According to the university, the circle replacing the ‘O’ symbolises the globe and Ubuntu. The triangle replacing the ‘A’ represents growth, adaptability and forward-thinking.

"When these the shapes are used together they represent diversity. These shapes will become the creative elements in developing our new brand identity," it added.

"The choice of the dark blue as the primary University colour is representative of maritime, wisdom and stability, while the splash of yellow is indicative of vibrancy, loyalty and being grounded. Yellow is also associated with the African continent, with the colour featured in abundance in many of national flags of African countries.

"The name logo was designed to have an African feel, while still being international. The simplistic use of the shapes and a replacement of letters with shapes is symbolic of innovation."

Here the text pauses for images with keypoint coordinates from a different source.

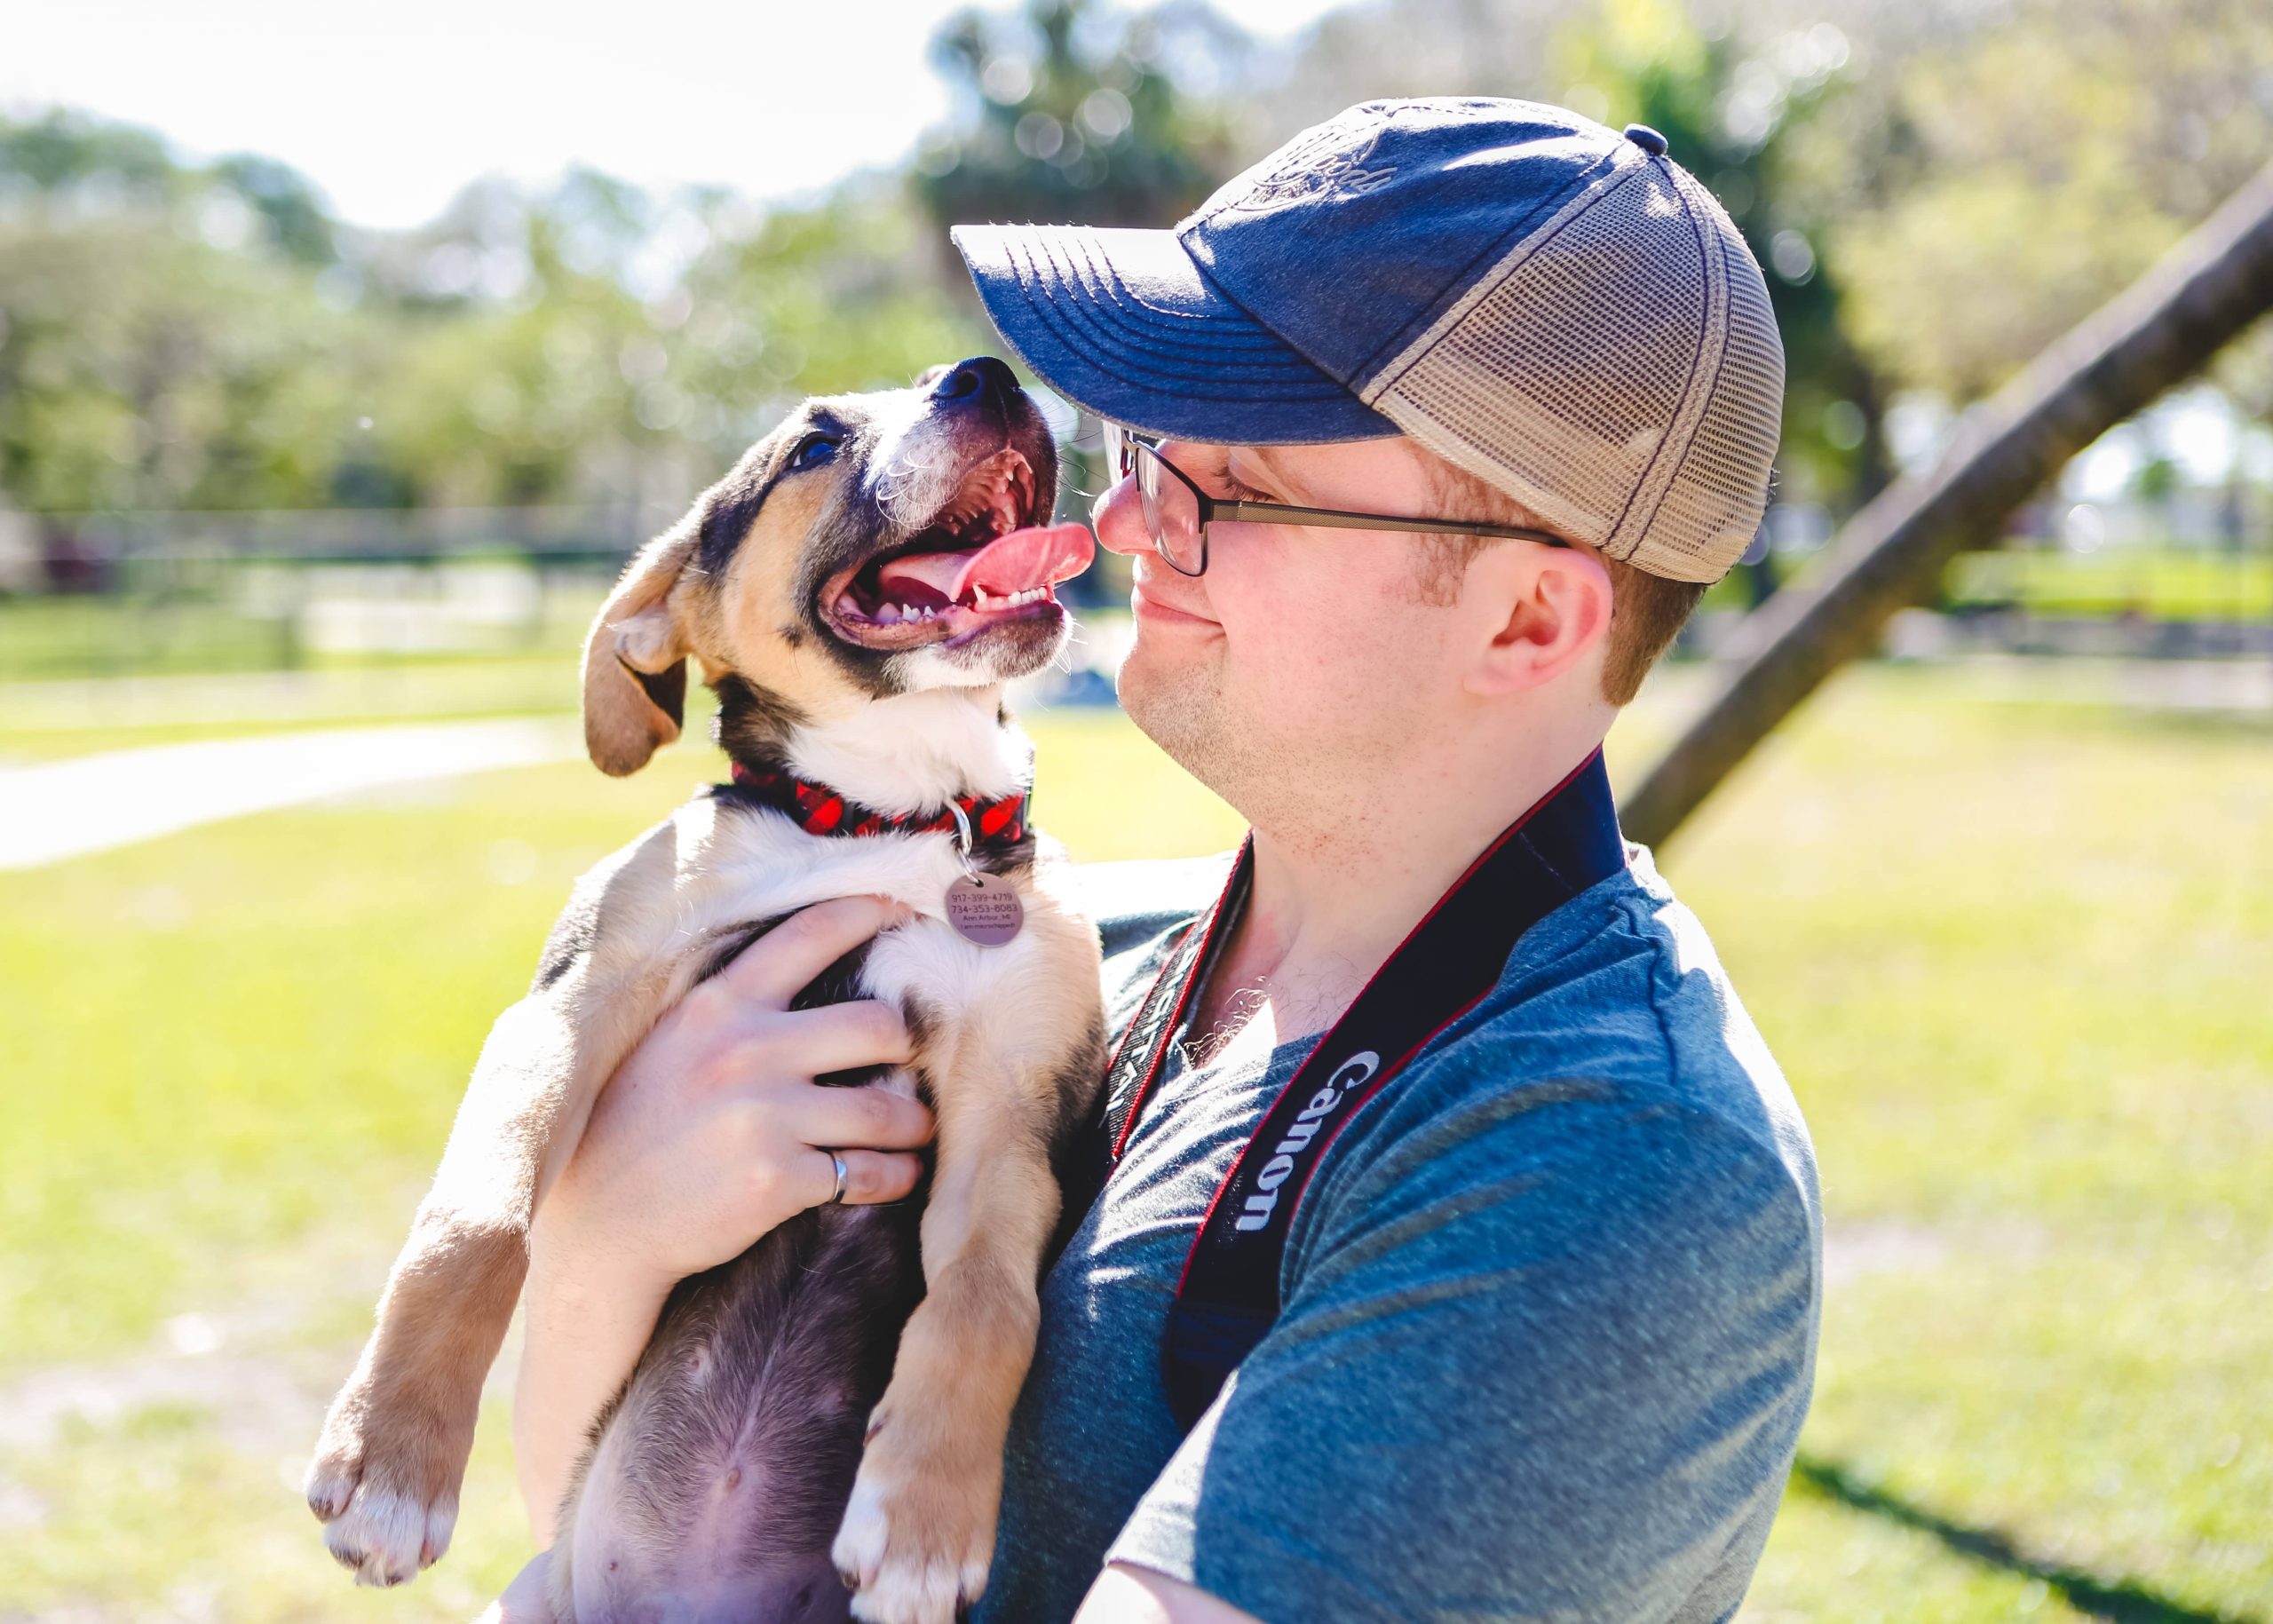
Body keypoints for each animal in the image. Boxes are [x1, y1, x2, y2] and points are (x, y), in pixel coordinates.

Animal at [306, 357, 1105, 1619]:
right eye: (814, 445)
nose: (987, 374)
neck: (890, 817)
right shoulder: (570, 1000)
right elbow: (478, 1218)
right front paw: (392, 1461)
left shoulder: (1011, 1101)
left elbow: (985, 1301)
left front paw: (924, 1517)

Speaking at the launch of the Nelson Mandela University at its Missionvale Campus in Port Elizabeth, Nelson Mandela Bay Municipality Executive Mayor, Athol Trollip, said that he welcomes the name change.

Trollip was among dignitaries, who included Deputy President Cyril Ramaphosa, who were invited to the ceremony.

“I support the name change 100 percent. I think the challenge that we faced as a city and the university was what connects us,” the Mayor reflected.

He said the institution must focus on produce competent graduates and passionate students.

“The best way that as a city we will help is to open opportunities where those students will work so that we can grow our economy,” Trollip added.

“I hope that despite the name change that we, as the city, will be able to form bonds and relationships that will help us find solutions to our common challenges.”